SHORT TASK :: Pick out every line in the data below that contains the string "label". Case counts, so a line matches only when the letters have the same capitalization.

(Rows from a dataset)
—————

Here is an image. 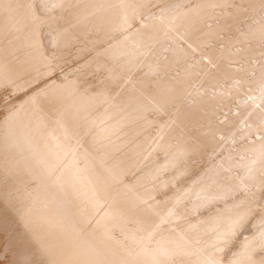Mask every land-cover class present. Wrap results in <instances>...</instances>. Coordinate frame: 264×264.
Listing matches in <instances>:
<instances>
[{
    "label": "bare ground",
    "instance_id": "obj_1",
    "mask_svg": "<svg viewBox=\"0 0 264 264\" xmlns=\"http://www.w3.org/2000/svg\"><path fill=\"white\" fill-rule=\"evenodd\" d=\"M0 242L264 264V0H0Z\"/></svg>",
    "mask_w": 264,
    "mask_h": 264
},
{
    "label": "rangeland",
    "instance_id": "obj_2",
    "mask_svg": "<svg viewBox=\"0 0 264 264\" xmlns=\"http://www.w3.org/2000/svg\"><path fill=\"white\" fill-rule=\"evenodd\" d=\"M129 176V174L128 175H126L125 176V181H130V177H128ZM263 206V204L261 203H259L258 204V206L261 208L262 206ZM3 243V242H2ZM2 243L0 242V264L4 261V256H6L7 257V255L6 254H8V257H9V262L11 261V263L10 264H15V260L16 259H14V252H13V248H12V245H11V243H9V245L7 244V246L9 247L7 250H6V248H5V245L3 246L2 245ZM227 253V252H226ZM226 262V263H225ZM222 263L223 264H227V261L225 260V259H222Z\"/></svg>",
    "mask_w": 264,
    "mask_h": 264
}]
</instances>
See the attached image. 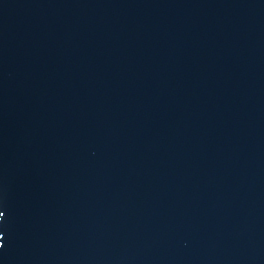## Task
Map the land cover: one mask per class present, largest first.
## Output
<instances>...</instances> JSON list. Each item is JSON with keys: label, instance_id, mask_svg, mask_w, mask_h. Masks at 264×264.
I'll list each match as a JSON object with an SVG mask.
<instances>
[{"label": "water", "instance_id": "1", "mask_svg": "<svg viewBox=\"0 0 264 264\" xmlns=\"http://www.w3.org/2000/svg\"><path fill=\"white\" fill-rule=\"evenodd\" d=\"M0 264H264V0H0Z\"/></svg>", "mask_w": 264, "mask_h": 264}]
</instances>
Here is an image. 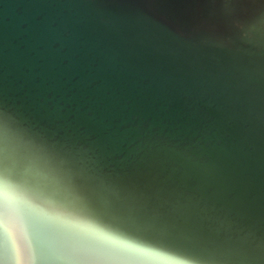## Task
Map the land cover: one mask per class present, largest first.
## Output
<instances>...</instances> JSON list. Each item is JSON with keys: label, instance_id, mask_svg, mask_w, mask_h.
<instances>
[{"label": "water", "instance_id": "obj_1", "mask_svg": "<svg viewBox=\"0 0 264 264\" xmlns=\"http://www.w3.org/2000/svg\"><path fill=\"white\" fill-rule=\"evenodd\" d=\"M0 264H264V0H0Z\"/></svg>", "mask_w": 264, "mask_h": 264}, {"label": "snow or ice", "instance_id": "obj_2", "mask_svg": "<svg viewBox=\"0 0 264 264\" xmlns=\"http://www.w3.org/2000/svg\"><path fill=\"white\" fill-rule=\"evenodd\" d=\"M25 217H26V219H27V221L29 223V226H32V225H34L36 223V220H35V218L33 217L32 214L25 212Z\"/></svg>", "mask_w": 264, "mask_h": 264}]
</instances>
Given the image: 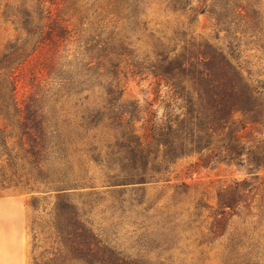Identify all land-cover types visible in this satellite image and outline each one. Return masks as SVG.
<instances>
[{
  "label": "trees",
  "instance_id": "obj_1",
  "mask_svg": "<svg viewBox=\"0 0 264 264\" xmlns=\"http://www.w3.org/2000/svg\"><path fill=\"white\" fill-rule=\"evenodd\" d=\"M257 1L167 0V5L191 18L206 13L230 36L262 30ZM143 2L0 0V18L16 32L0 57V118L9 128L0 127V190L22 187L57 197L54 228L62 247L44 262L34 258V264H165L129 259L102 244L63 200L87 182L74 169V153L106 164L110 187L169 181L170 164L193 154L203 163L225 161L249 172L264 164V137L241 132L248 124L257 130L264 124V81L244 73L232 44L224 51L194 40L170 45L158 38L151 54L139 56L134 43L146 29ZM72 43L76 49L70 54L62 47ZM31 61L34 76L56 81L57 97L18 98L16 71ZM127 74L151 76L157 88H165L160 114L150 103L140 107L121 100L120 77ZM96 87L102 99L87 104ZM70 98L85 104L78 116L60 104ZM250 188L251 181L242 179L218 190L214 235L223 234L229 210L246 200ZM36 199L27 204L35 207Z\"/></svg>",
  "mask_w": 264,
  "mask_h": 264
},
{
  "label": "rangeland",
  "instance_id": "obj_2",
  "mask_svg": "<svg viewBox=\"0 0 264 264\" xmlns=\"http://www.w3.org/2000/svg\"><path fill=\"white\" fill-rule=\"evenodd\" d=\"M255 6L260 13L262 30L256 34L229 36L219 31L206 13L191 18L188 13L172 10L167 0H144L142 18L146 29L138 33L134 47L141 56V53L151 54L158 38L170 45L180 40H194L224 51L232 44L234 61L244 73L250 72L253 79L264 81V0H258ZM15 36L13 25L0 18V57ZM62 48H69L70 54L76 49L74 43ZM32 62L16 71L18 98L30 93L47 99L57 97L56 81L52 77L42 79L39 73L38 77L34 76ZM120 85L123 102H134L140 107L150 103L151 109L161 113L166 90L156 87V79L121 75ZM88 94L87 104L94 105L102 99V89L98 87ZM75 101V98L62 99L60 104L78 116L85 104ZM5 126L4 119L0 118V127ZM257 129L248 124L241 132L245 137L262 139L264 124ZM72 156L75 171L87 180L81 186L86 187L65 193L63 200L75 207L79 219L102 244L122 256L165 264H264V164L249 172L246 167L225 161L203 163L198 154H193L170 164L166 173L169 181L110 187L106 176L112 171L106 164L87 160L79 153ZM242 179L251 181L252 188L245 201L229 210L223 234L214 235L211 223L218 208L217 192ZM1 192L26 195L25 216L18 224L19 247L25 253L27 264H34V258L44 262L52 251L62 247L54 228L56 195L32 194L22 187ZM33 195L37 198L35 207L27 204ZM199 203L202 205L198 206Z\"/></svg>",
  "mask_w": 264,
  "mask_h": 264
},
{
  "label": "crops",
  "instance_id": "obj_3",
  "mask_svg": "<svg viewBox=\"0 0 264 264\" xmlns=\"http://www.w3.org/2000/svg\"><path fill=\"white\" fill-rule=\"evenodd\" d=\"M4 190H0V264H27L25 253L19 247L18 236V224L25 216L26 195L1 192Z\"/></svg>",
  "mask_w": 264,
  "mask_h": 264
}]
</instances>
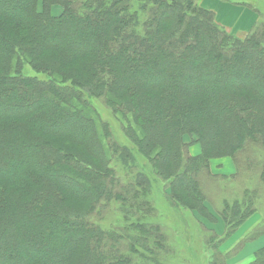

—————

THE RESPONSE ::
    "label": "bare ground",
    "label": "rangeland",
<instances>...</instances> JSON list. Each item is JSON with keys: label, instance_id, mask_svg, mask_w, mask_h. Masks at 264×264.
[{"label": "water", "instance_id": "1", "mask_svg": "<svg viewBox=\"0 0 264 264\" xmlns=\"http://www.w3.org/2000/svg\"><path fill=\"white\" fill-rule=\"evenodd\" d=\"M0 264H264V0H0Z\"/></svg>", "mask_w": 264, "mask_h": 264}]
<instances>...</instances> JSON list. Each item is JSON with keys: label, instance_id, mask_svg, mask_w, mask_h.
[{"label": "water", "instance_id": "obj_1", "mask_svg": "<svg viewBox=\"0 0 264 264\" xmlns=\"http://www.w3.org/2000/svg\"><path fill=\"white\" fill-rule=\"evenodd\" d=\"M0 264H264V0H0Z\"/></svg>", "mask_w": 264, "mask_h": 264}, {"label": "snow or ice", "instance_id": "obj_2", "mask_svg": "<svg viewBox=\"0 0 264 264\" xmlns=\"http://www.w3.org/2000/svg\"><path fill=\"white\" fill-rule=\"evenodd\" d=\"M25 217H26V219H27V221L29 223V226H32V225H34L36 223V220H35V218L33 217L32 214L25 212Z\"/></svg>", "mask_w": 264, "mask_h": 264}]
  "label": "trees",
  "label": "rangeland",
  "label": "crops",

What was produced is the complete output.